Ne Erdoğan yanlış yaptı Koç’un davetine gitmekle…
Ne de Koç Ailesi, Gezi Parkı protestoları nedeniyle Erdoğan tarafından incitilmiş olmayı “Gurur” konusu yaptı…
Eminim ki Erdoğan halen “Başbakan” olmasaydı o davete icabet etmezdi…
Zaten KOÇ Ailesi de onu davet etmezlerdi…
Hâsılı…
Erdoğan bu ülkenin seçilmiş başbakanı…
Seveni de var nefret edeni de…
Demokrasi böyle bir şey…
Nefret edilmek iktidar olmaya mani değil…
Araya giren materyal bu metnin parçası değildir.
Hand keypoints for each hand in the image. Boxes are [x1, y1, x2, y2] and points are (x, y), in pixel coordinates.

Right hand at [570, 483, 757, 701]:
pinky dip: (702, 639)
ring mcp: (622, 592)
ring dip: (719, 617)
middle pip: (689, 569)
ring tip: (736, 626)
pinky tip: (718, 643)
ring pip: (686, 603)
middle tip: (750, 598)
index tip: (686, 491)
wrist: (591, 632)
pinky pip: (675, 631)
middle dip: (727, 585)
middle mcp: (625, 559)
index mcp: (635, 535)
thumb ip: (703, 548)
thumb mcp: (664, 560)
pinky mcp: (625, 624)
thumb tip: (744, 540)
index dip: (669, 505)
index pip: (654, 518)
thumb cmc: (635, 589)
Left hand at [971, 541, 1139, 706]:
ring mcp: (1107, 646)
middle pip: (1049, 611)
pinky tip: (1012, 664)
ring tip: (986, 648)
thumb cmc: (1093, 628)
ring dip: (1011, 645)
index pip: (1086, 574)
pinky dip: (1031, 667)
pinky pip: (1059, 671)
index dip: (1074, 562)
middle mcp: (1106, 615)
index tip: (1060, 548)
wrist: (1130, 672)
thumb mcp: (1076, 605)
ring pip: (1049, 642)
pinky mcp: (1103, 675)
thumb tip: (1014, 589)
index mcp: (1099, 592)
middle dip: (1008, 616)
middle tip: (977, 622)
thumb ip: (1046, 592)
Çok sevilmek de bazen muhalefette kalmayı engellemiyor…
Yani…
Kimilerinin geçmişi hatırlatarak araya nifak sokmaya uğraşmalarını kabul edemiyorum…
Keşke Gülen’le de barışsa Erdoğan…
Keşke herkesle barışsa…
Keşke her gün bir balkon konuşması yapsa…
Ve…
İçinde sadece barış, sevgi, saygı ve dostluk olsa…
Neyse…
Geçeyim…
Başka bir konuya geleceğim…
Amacım; yazıyı yazan genç adamı “Küçük Düşürmek” değil…
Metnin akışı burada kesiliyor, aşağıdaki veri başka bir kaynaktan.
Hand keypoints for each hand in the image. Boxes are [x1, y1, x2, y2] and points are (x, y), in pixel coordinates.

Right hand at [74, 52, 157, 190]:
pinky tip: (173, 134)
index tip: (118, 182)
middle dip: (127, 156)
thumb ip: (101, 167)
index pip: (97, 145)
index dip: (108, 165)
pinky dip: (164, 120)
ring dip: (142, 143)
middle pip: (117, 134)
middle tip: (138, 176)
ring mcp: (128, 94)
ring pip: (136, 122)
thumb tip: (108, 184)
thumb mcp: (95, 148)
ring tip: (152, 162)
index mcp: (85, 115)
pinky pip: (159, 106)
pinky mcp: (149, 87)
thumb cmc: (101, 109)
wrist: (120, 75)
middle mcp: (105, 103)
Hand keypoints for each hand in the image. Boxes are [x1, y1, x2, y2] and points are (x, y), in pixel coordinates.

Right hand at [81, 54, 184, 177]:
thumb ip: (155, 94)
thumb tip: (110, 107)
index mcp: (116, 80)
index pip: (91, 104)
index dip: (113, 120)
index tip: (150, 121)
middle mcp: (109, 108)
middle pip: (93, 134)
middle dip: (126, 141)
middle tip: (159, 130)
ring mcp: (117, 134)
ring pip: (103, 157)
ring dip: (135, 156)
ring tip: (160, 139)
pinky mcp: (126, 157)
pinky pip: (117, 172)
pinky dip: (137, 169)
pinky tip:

Ya da; “bak işte sen de neler yazmışsın” demek hiç değil…
Hatta…
İşaret parmağımı yüzüne doğru sallayıp; “Hadi bakalım şimdi ne yapacaksın?.. Bak bir yıl önce neler yazmışsın” diyecek de değilim…
Peki…
O halde; az sonra okuyacağınız yazısını sizlerle de paylaşmak isteyişimin sebebi ne?..
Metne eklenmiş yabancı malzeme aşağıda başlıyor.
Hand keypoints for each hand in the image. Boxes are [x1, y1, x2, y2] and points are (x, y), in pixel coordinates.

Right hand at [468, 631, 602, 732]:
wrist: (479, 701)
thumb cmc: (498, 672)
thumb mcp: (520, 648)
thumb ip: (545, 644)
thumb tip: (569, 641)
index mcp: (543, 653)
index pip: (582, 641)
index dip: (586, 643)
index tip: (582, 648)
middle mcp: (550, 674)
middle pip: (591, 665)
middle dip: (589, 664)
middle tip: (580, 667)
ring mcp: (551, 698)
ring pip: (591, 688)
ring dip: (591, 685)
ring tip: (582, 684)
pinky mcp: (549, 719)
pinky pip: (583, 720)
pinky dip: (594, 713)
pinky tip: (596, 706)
Söyleyeyim: Ağabey nasihati vermek…
Yönetimi kendi elinde olmayan konularda, insan ilişkilerinde asla “Büyük” konuşmamak…
Ne demiş atalarımız?..
“Büyük lokma yut, büyük konuşma”…
O halde artık Ersoy Dede’nin Akit’in 9 Temmuz 2013 tarihli nüshasında; başlığı altında yayımlanan makalesini paylaşabilirim…
[email protected]
“KOÇ İÇİN İSTEYENE DELİL YOLLARIM”
Gezi İşgali sürecinde atılan twitter mesajlarıyla hakaret eden, atıp-tutan sıradan vatandaşları haklı olarak yargı önüne çıkarıyorlar. Sonuçlarını bilmiyorum. Çok da ilgilenmiyorum.. “Çakma Müftü Karısı” mesela, hemen icraatının ertesi günü iki kolunda iki polis savcıya giderken gördük hep birlikte.. Kimdi o? Sürecin Fadime Şahin’i.. Ne kadar önemli bir figür olduğunu anlayın diye yapıyorum bu benzetmeyi.. İyi ama otelini iç savaş karargâhı gibi kullandıran Koç nerede? Hürriyet Gazetesi internet sitesinin, iç savaş isteyenlerce, yarı-resmi irtibat noktası olarak kullanılmasına göz yuman, ses çıkarmayan Aydın Doğan peki? Bakın eğer bu ülkede yasalar, molotofkokteyli için “el yapımı likit bomba” tanımını kullanıyorsa ve üreteni, saklayanı, kullananı cezalandırıyorsa, sadece Divan Oteli’nin süreçteki rolü bile Rahmi Koç ve otelin diğer hissedarlarını tutuklatmalıydı.. Eğer ki savcılar, Divan Oteli ile ilgili ellerinde, otel sahibini tutuklayacak yeteri kadar delil olmadığını düşünüyorsa ben kendilerine her türlü görüntüyü yollamaya hazırım. Nasıl o otoparkın bir gün içinde ilaç kutularıyla doldurulduğunu, odalarında molotofkokteylilerin saklandığını izleteyim savcılara. Yoksa bu ülkede adı konmamış bir 5816 da Rahmi Koç ve Koç Ailesi için mi var? Yoksa Koç hakkında olumsuz yayın yapmak da mı yasak.. Bunu göreceğiz..
EĞER BU YAZI BENİM SON YAZIM OLURSA BU TEZ DOĞRULANMIŞ OLACAK.
YOK BEN GAZETECİLİK HAYATIMA DEVAM EDECEKSEM, RAHMİ KOÇ’U ELLERİ KELEPÇELİ GÖRECEĞİM. KALIN SAĞLICAKLA.